Richer Efficiency/Security Trade-offs in 2PC.

Publication
Mar 1, 2015
Abstract

The dual-execution protocol of Mohassel and Franklin (PKC 2006) is a highly efficient (each party garbling only one circuit) 2PC protocol that achieves malicious security apart from leaking an  arbitrary, adversarially-chosen predicate about the honest party's input. We present two practical and orthogonal approaches to improve the security of the dual-execution technique. First, we show how to greatly restrict the predicate that an adversary can learn in the protocol, to a natural notion of ``only computation leaks''-style leakage. Along the way, we identify a natural security property of garbled circuits called  property-enforcing that may be of independent interest. Second, we address a complementary direction of reducing the probability that the leakage occurs.

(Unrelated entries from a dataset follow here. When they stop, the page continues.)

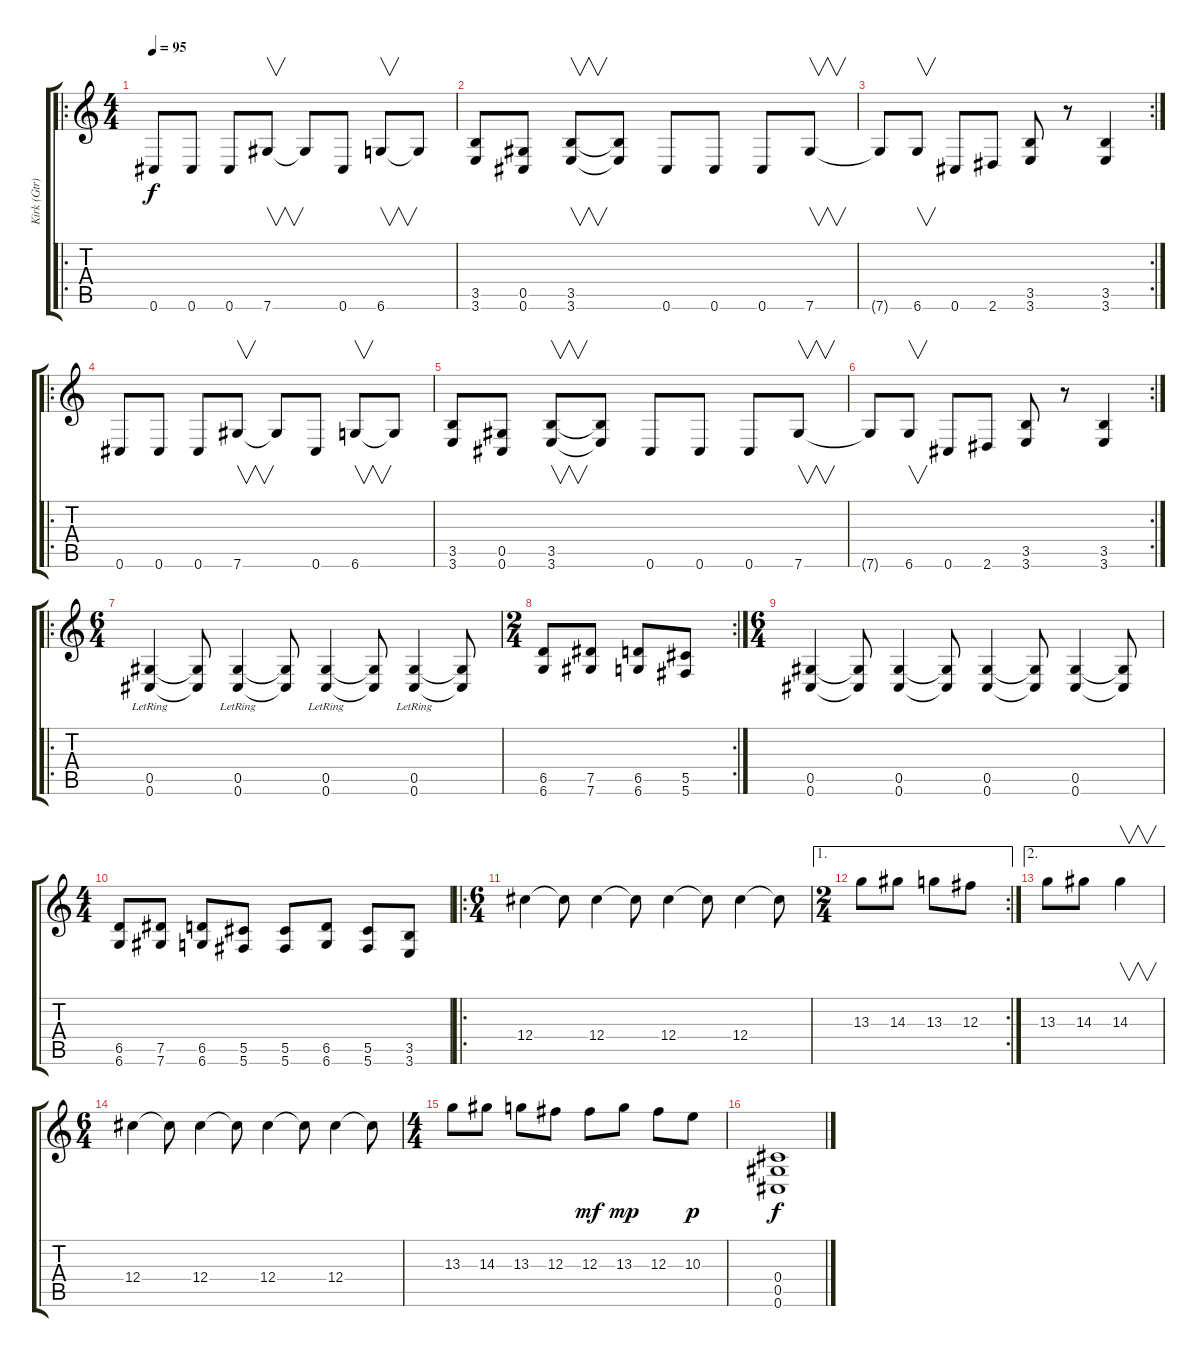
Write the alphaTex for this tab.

\track ("Kirk (Gtr)" "Kirk (Gtr)") {instrument distortionguitar}
\staff {score tabs}
\tuning (Eb4 Bb3 Gb3 Db3 Ab2 Db2) {hide}
\ro
\ts (4 4)
\tempo 95
\clef g2
\ks c
0.6.8{dy f instrument distortionguitar} 0.6.8 0.6.8 7.6.8{v} 7.6{t}.8 0.6.8 6.6.8{v} 6.6{t}.8 |
(3.5 3.6).8 (0.5 0.6).8 (3.5 3.6).8{v} (3.5{t} 3.6{t}).8 0.6.8 0.6.8 0.6.8 7.6.8{v} |
\rc 2
7.6{t}.8 6.6.8{v} 0.6.8 2.6.8 (3.5 3.6).8 r.8 (3.5 3.6).4 |
\ro
0.6.8 0.6.8 0.6.8 7.6.8{v} 7.6{t}.8 0.6.8 6.6.8{v} 6.6{t}.8 |
(3.5 3.6).8 (0.5 0.6).8 (3.5 3.6).8{v} (3.5{t} 3.6{t}).8 0.6.8 0.6.8 0.6.8 7.6.8{v} |
\rc 2
7.6{t}.8 6.6.8{v} 0.6.8 2.6.8 (3.5 3.6).8 r.8 (3.5 3.6).4 |
\ro
\ts (6 4)
(0.5{lr} 0.6{lr}).4 (0.5{t} 0.6{t}).8 (0.5{lr} 0.6{lr}).4 (0.5{t} 0.6{t}).8 (0.5{lr} 0.6{lr}).4 (0.5{t} 0.6{t}).8 (0.5{lr} 0.6{lr}).4 (0.5{t} 0.6{t}).8 |
\rc 2
\ts (2 4)
(6.5 6.6).8 (7.5 7.6).8 (6.5 6.6).8 (5.5 5.6).8 |
\ts (6 4)
(0.5 0.6).4 (0.5{t} 0.6{t}).8 (0.5 0.6).4 (0.5{t} 0.6{t}).8 (0.5 0.6).4 (0.5{t} 0.6{t}).8 (0.5 0.6).4 (0.5{t} 0.6{t}).8 |
\ts (4 4)
(6.5 6.6).8 (7.5 7.6).8 (6.5 6.6).8 (5.5 5.6).8 (5.5 5.6).8 (6.5 6.6).8 (5.5 5.6).8 (3.5 3.6).8 |
\ro
\ts (6 4)
12.4.4 12.4{t}.8 12.4.4 12.4{t}.8 12.4.4 12.4{t}.8 12.4.4 12.4{t}.8 |
\ae 1
\rc 2
\ts (2 4)
13.3.8 14.3.8 13.3.8 12.3.8 |
\ae 2
13.3.8 14.3.8 14.3.4{v} |
\ts (6 4)
12.4.4 12.4{t}.8 12.4.4 12.4{t}.8 12.4.4 12.4{t}.8 12.4.4 12.4{t}.8 |
\ts (4 4)
13.3.8 14.3.8 13.3.8 12.3.8 12.3.8{dy mf} 13.3.8{dy mp} 12.3.8 10.3.8{dy p} |
(0.4 0.5 0.6).1{dy f}
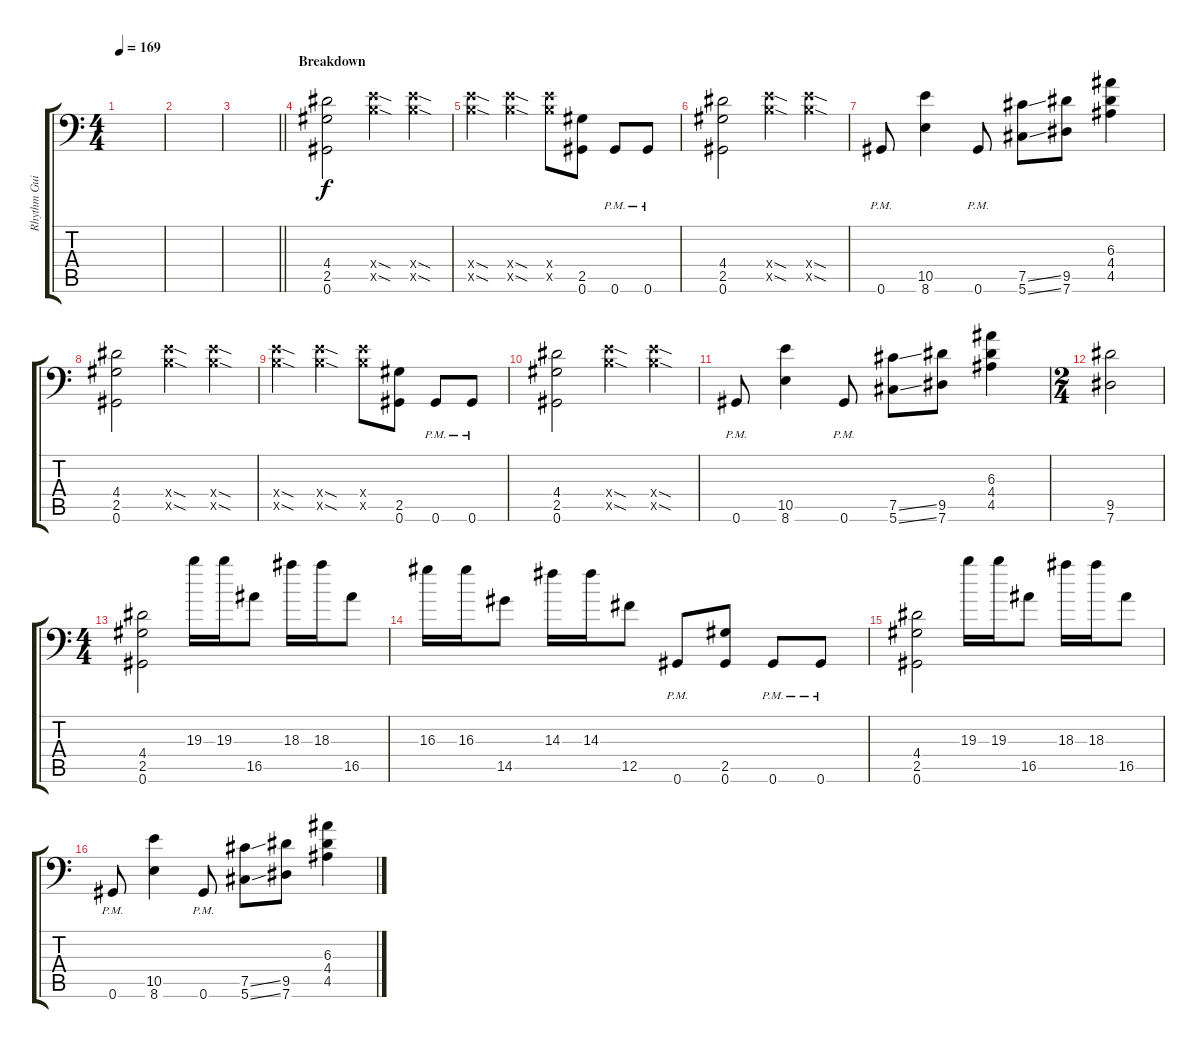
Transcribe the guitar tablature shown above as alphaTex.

\track ("Rhythm Guitar 1" "Rhythm Gui") {instrument distortionguitar}
\staff {score tabs}
\tuning (Db4 Ab3 E3 B2 Gb2 Ab1) {hide}
\ts (4 4)
\tempo 169
\clef f4
\ks c
|
|
\barLineRight lightlight
|
\section ("" "Breakdown")
(4.4 2.5 0.6).2 (5.4{sod x} 5.5{sod x}).4 (5.4{sod x} 5.5{sod x}).4 |
(5.4{sod x} 5.5{sod x}).4 (5.4{sod x} 5.5{sod x}).4 (5.4{x} 5.5{x}).8 (2.5 0.6).8 0.6{pm}.8 0.6{pm}.8 |
(4.4 2.5 0.6).2 (5.4{sod x} 5.5{sod x}).4 (5.4{sod x} 5.5{sod x}).4 |
0.6{pm}.8 (10.5 8.6).4 0.6{pm}.8 (7.5{ss} 5.6{ss}).8 (9.5 7.6).8 (6.3 4.4 4.5).4 |
(4.4 2.5 0.6).2 (5.4{sod x} 5.5{sod x}).4 (5.4{sod x} 5.5{sod x}).4 |
(5.4{sod x} 5.5{sod x}).4 (5.4{sod x} 5.5{sod x}).4 (5.4{x} 5.5{x}).8 (2.5 0.6).8 0.6{pm}.8 0.6{pm}.8 |
(4.4 2.5 0.6).2 (5.4{sod x} 5.5{sod x}).4 (5.4{sod x} 5.5{sod x}).4 |
0.6{pm}.8 (10.5 8.6).4 0.6{pm}.8 (7.5{ss} 5.6{ss}).8 (9.5 7.6).8 (6.3 4.4 4.5).4 |
\ts (2 4)
(9.5 7.6).2 |
\ts (4 4)
(4.4 2.5 0.6).2 19.3.16 19.3.16 16.5.8 18.3.16 18.3.16 16.5.8 |
16.3.16 16.3.16 14.5.8 14.3.16 14.3.16 12.5.8 0.6{pm}.8 (2.5 0.6).8 0.6{pm}.8 0.6{pm}.8 |
(4.4 2.5 0.6).2 19.3.16 19.3.16 16.5.8 18.3.16 18.3.16 16.5.8 |
0.6{pm}.8 (10.5 8.6).4 0.6{pm}.8 (7.5{ss} 5.6{ss}).8 (9.5 7.6).8 (6.3 4.4 4.5).4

We propose a new dual-execution protocol --- with a very light cheating-detection phase and each party garbling s+1 circuits --- in which a cheating party learns a bit with probability only 2^{-s}. Our concrete measurements show approximately 35% reduction in communication for the AES circuit, compared to the best combination of state of the art techniques for achieving the same security notion. Combining the two results, we achieve a rich continuum of practical trade-offs between efficiency  and security, connecting the covert, dual-execution and full-malicious guarantees.